Texte source:
L’attente la nuit

Le jour va s’achever, j’allume les lampes un peu partout dans chaque pièce. C’est mon refus de la nuit qui pointe, toujours la même comédie, la hantise de ne pas trouver le sommeil quand le moment viendra. Là, il reste encore un peu de temps avant que je ne parte à sa recherche. J’ai consacré une bonne heure au dîner pour deux, souvent plus. La maison rangée, j’ai à effectuer les rites de chaque soir, des rites qui sont censés m’aider : volets fermés, fenêtre entr’ouverte, bouteille d’eau, journaux, au moins un livre. Après ça, la fête peut commencer !
J’ai posé un comprimé de somnifère coupé en deux sur la table de chevet : d’abord la moitié puis le reste pour plus tard… Je m’allonge, ma nuit d’attente est installée.
Les premiers moments ne sont pas inutiles, je pense à la journée écoulée, à ce qui se prépare pour le lendemain. A ce stade, je peux encore chasser les pensées négatives, c’est un sport auquel je suis devenue très adroite avec le temps. Mais au bout d’un moment, je flanche, il me faut d’autres armes.
Il est temps de me lever puisque le sommeil ne vient pas. Je saisis un livre au passage et me dirige silencieusement dans le noir jusqu’au salon. Pas question de réveiller quelqu’un.

Données:

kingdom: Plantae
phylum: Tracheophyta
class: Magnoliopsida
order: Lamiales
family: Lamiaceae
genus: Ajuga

Consignes: Pour chacune des affirmations suivantes, dites par oui ou par non si elle concorde avec le texte sur les nuits sans sommeil, et citez mot pour mot le passage qui tranche. 1. Le dîner pour deux demande moins d'une heure. 2. Le comprimé de somnifère est pris en deux fois. 3. Le trajet jusqu'au salon se fait dans le noir. Les données proviennent d'une autre source.

Réponse rédigée:
1. Non : « J’ai consacré une bonne heure au dîner pour deux, souvent plus. »
2. Oui : « d’abord la moitié puis le reste pour plus tard »
3. Oui : « me dirige silencieusement dans le noir jusqu’au salon »